***** MATERIAL FOR THIS TASK
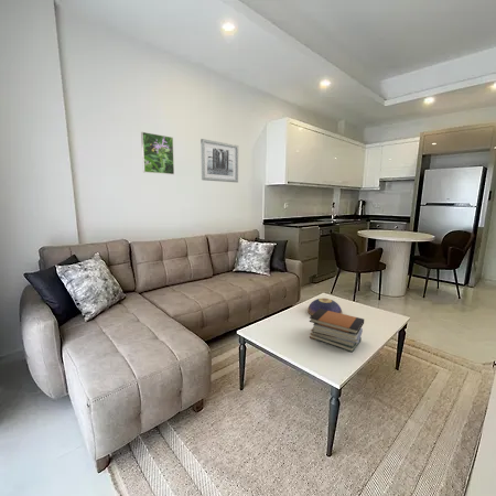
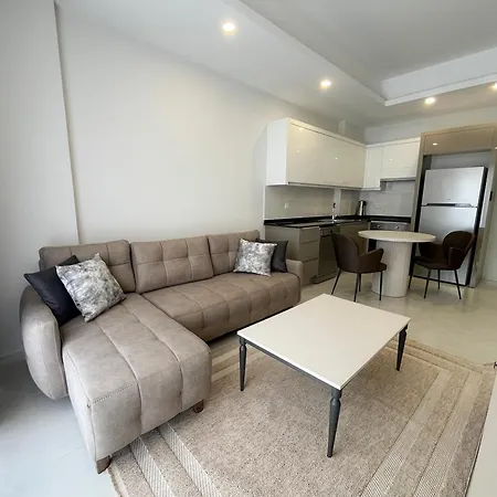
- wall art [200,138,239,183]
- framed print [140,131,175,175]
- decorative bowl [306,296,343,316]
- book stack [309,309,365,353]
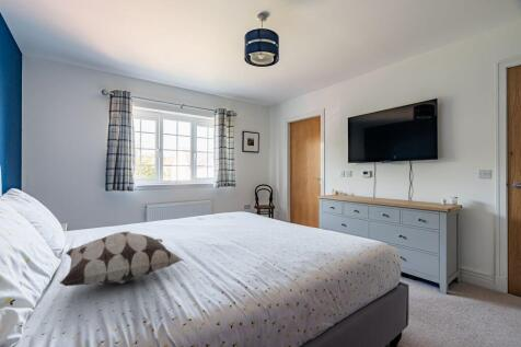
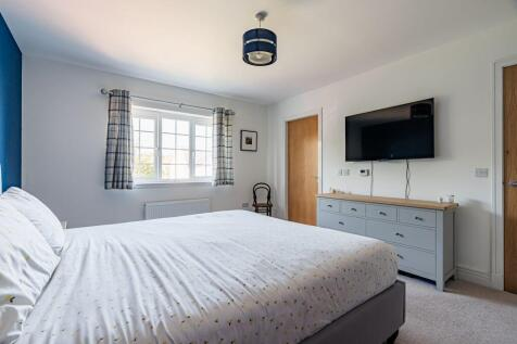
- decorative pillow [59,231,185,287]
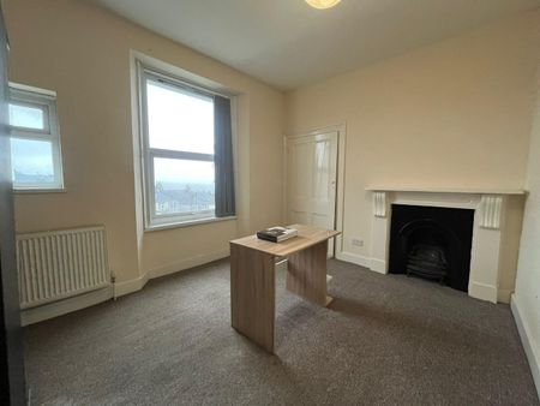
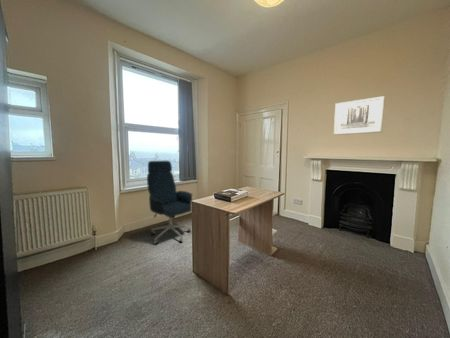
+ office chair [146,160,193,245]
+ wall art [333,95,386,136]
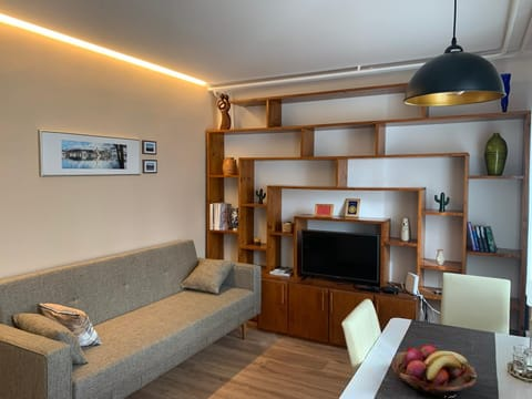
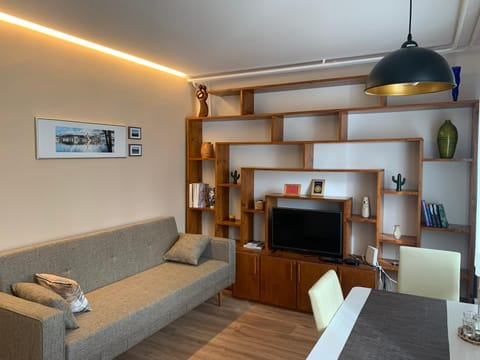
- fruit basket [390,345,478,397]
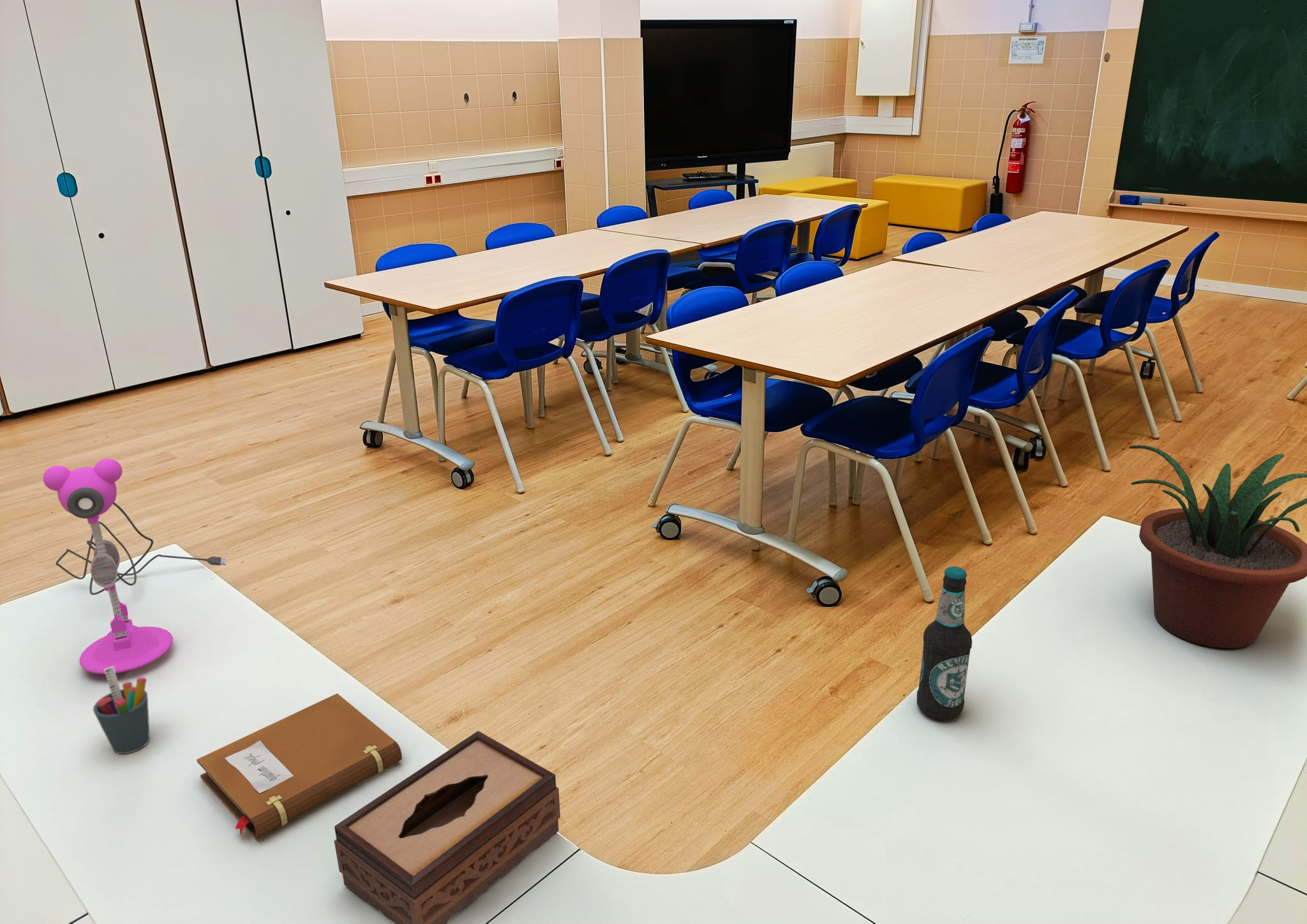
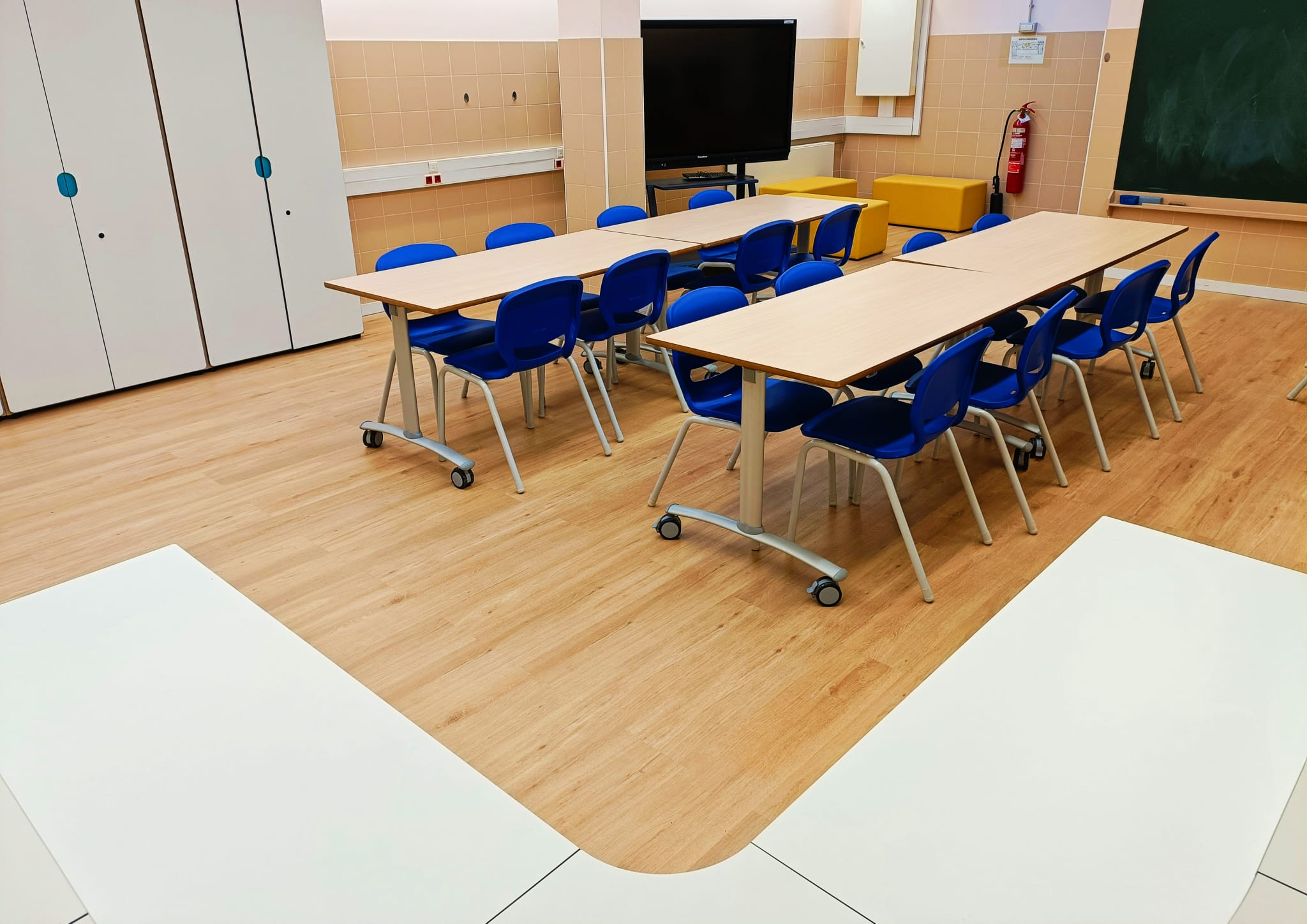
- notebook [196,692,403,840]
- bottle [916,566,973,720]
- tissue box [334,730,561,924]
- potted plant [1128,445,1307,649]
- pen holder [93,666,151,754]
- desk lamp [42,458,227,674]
**********
***** MATERIAL FOR THIS TASK
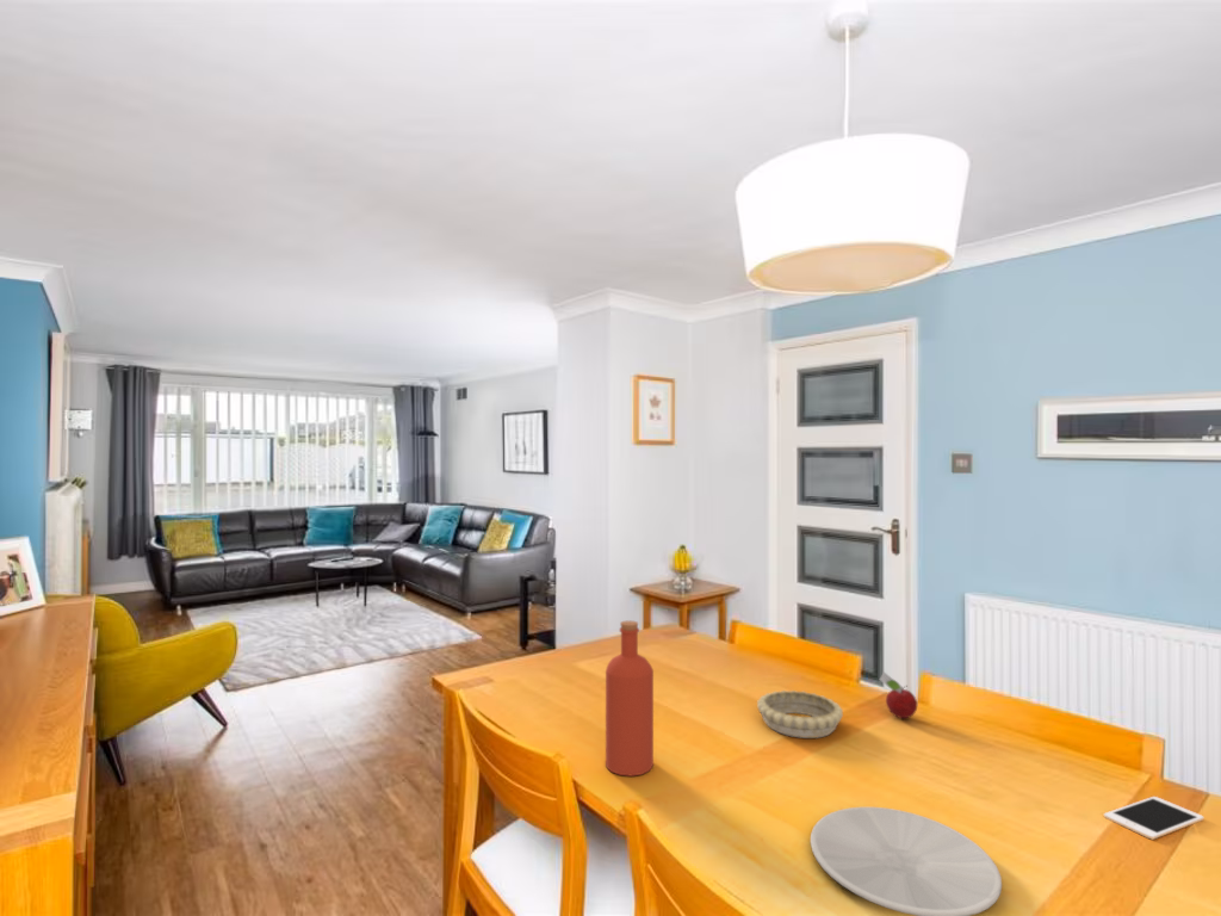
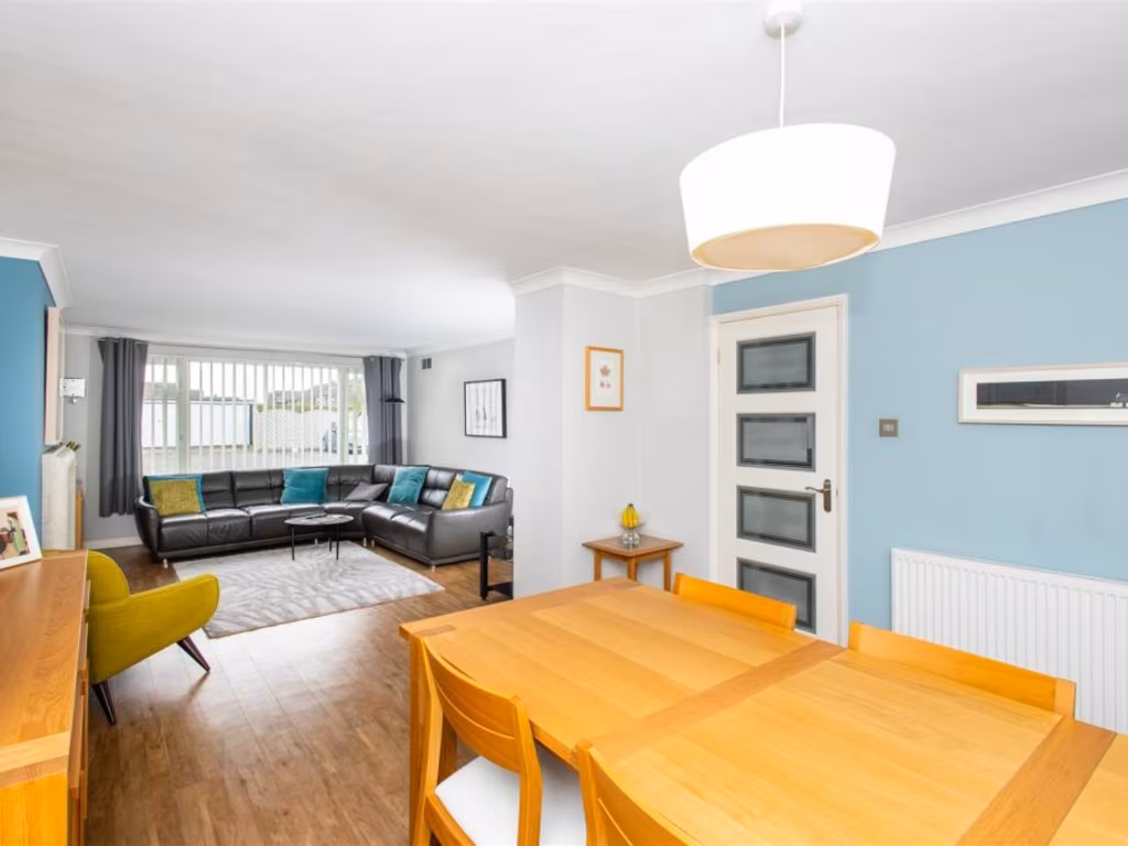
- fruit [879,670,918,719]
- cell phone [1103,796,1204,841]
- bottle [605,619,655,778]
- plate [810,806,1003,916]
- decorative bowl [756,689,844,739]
**********
DESCRIPTION OF THE TASK: Everything above from the line containing "- wall art [200,138,239,183]" down to the line containing "- desk lamp [42,458,227,674]" is to be duplicated exactly, both lines included, and the pictures are to be omitted.

RESULT BELOW:
- wall art [200,138,239,183]
- framed print [140,131,175,175]
- decorative bowl [306,296,343,316]
- book stack [309,309,365,353]
- decorative pillow [59,231,185,287]
+ office chair [146,160,193,245]
+ wall art [333,95,386,136]
- fruit basket [390,345,478,397]
- notebook [196,692,403,840]
- bottle [916,566,973,720]
- tissue box [334,730,561,924]
- potted plant [1128,445,1307,649]
- pen holder [93,666,151,754]
- desk lamp [42,458,227,674]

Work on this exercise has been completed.